No. Gravity does not require energy to function. And by that I mean that a book resting on a table is pulled down by gravity, but no work is done by the book and no energy is transferred anywhere. None of the four fundamental forces of nature require energy to function.
 
  • #26
The potential energy of a boulder consists of:

boulder's heat energy's potential energy
boulder's chemical energy's potential energy
boulder's nuclear energy's potential energy
boulder's electric energy's potential energy
potential energies of some other types of energies that the boulder contains


Does it sound plausible that boulder's heat energy is in the boulder, but boulder's heat energy's potential energy is somewhere outside the boulder?
 
  • #27
jartsa said:
Does it sound plausible that boulder's heat energy is in the boulder, but boulder's heat energy's potential energy is somewhere outside the boulder?

I don't even know what heat energy's potential energy is, nor why it would be outside the boulder.
 
  • #28
Drakkith said:
I don't even know what heat energy's potential energy is, nor why it would be outside the boulder.


Well how about this then:

A boulder contains heat energy, nuclear energy, chemical energy and some other types of energy.
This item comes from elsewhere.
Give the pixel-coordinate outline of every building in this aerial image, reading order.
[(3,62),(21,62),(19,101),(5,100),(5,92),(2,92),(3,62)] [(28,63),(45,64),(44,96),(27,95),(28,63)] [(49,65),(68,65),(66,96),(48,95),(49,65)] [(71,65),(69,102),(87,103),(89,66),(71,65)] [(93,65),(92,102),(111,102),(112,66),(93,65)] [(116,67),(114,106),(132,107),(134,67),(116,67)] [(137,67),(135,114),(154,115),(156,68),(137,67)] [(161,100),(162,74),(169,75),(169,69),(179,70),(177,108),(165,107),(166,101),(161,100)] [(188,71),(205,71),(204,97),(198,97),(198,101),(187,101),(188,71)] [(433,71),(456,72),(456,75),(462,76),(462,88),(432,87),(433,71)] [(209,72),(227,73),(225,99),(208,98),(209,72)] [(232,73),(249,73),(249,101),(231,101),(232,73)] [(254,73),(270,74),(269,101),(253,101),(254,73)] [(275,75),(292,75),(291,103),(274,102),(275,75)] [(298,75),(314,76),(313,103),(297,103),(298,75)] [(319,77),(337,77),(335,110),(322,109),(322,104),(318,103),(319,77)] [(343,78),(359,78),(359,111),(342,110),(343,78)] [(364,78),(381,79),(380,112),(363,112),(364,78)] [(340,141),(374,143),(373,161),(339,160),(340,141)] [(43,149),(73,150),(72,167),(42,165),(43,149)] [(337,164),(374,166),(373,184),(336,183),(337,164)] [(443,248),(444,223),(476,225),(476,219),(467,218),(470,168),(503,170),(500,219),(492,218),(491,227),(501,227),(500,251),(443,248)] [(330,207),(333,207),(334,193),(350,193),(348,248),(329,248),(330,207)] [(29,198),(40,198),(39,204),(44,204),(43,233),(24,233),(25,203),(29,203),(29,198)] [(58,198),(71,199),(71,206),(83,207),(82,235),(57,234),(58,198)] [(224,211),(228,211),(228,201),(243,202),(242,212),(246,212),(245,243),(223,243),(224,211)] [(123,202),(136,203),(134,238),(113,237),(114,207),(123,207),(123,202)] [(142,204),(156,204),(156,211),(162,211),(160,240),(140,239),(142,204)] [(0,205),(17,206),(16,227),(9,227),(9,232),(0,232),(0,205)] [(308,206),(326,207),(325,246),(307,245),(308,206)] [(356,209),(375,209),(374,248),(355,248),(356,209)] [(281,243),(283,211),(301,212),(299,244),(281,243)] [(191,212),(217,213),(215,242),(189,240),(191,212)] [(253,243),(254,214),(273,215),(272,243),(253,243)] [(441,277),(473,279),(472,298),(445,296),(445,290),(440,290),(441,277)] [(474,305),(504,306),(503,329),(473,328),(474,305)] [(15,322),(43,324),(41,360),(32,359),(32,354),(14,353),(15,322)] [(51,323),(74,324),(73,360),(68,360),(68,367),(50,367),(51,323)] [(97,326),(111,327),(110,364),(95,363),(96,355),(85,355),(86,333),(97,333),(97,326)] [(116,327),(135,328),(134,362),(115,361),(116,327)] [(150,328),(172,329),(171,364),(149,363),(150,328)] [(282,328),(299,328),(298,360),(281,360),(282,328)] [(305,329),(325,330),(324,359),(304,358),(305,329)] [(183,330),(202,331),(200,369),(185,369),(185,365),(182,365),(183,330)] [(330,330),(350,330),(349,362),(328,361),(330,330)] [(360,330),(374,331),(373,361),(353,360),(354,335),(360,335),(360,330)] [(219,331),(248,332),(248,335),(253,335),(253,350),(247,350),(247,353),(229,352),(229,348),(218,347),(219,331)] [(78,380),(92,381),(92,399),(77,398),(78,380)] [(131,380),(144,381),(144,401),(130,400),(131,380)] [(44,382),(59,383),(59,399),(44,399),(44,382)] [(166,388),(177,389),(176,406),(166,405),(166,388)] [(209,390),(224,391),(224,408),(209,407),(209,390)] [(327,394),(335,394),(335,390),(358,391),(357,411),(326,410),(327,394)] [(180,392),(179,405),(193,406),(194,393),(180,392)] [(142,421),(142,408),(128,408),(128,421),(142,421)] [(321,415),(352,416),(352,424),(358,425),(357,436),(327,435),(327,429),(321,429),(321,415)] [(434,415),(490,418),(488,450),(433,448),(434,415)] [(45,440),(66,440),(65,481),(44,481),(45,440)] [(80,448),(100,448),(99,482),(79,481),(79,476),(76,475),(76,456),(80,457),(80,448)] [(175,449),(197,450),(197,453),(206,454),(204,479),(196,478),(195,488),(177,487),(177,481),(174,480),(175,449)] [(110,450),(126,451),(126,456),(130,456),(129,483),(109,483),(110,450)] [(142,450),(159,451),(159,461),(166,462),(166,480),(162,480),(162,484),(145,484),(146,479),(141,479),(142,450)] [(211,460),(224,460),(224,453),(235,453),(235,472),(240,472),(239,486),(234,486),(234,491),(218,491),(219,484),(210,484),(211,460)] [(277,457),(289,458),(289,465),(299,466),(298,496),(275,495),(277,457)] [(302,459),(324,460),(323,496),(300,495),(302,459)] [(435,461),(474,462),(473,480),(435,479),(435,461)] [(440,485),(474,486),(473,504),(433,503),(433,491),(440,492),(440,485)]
The potential energy of the boulder is proportional to the sum of these energies.

What potential energy means:

A boulder that has potential energy has an option to receive some extra energy, if the boulder moves downwards. This option is confusingly called potential energy.
 
  • #29
[Sensible] Heat (thermal) energy is kinetic, not potential.

Also, it appears that you wrongly think potential energy isn't real energy.
 
  • #30
jartsa said:
A boulder that has potential energy has an option to receive some extra energy, if the boulder moves downwards.
Where does that "extra energy" come from, that the boulder receives?
 
  • #31
russ_watters said:
[Sensible] Heat (thermal) energy is kinetic, not potential.

Also, it appears that you wrongly think potential energy isn't real energy.

In sentence "boulder has potential energy" "boulder" is a thing that has potential energy.

In sentence "heat energy has potential energy" "heat energy" is a thing that has potential energy.
 
  • #32
A.T. said:
Where does that "extra energy" come from, that the boulder receives?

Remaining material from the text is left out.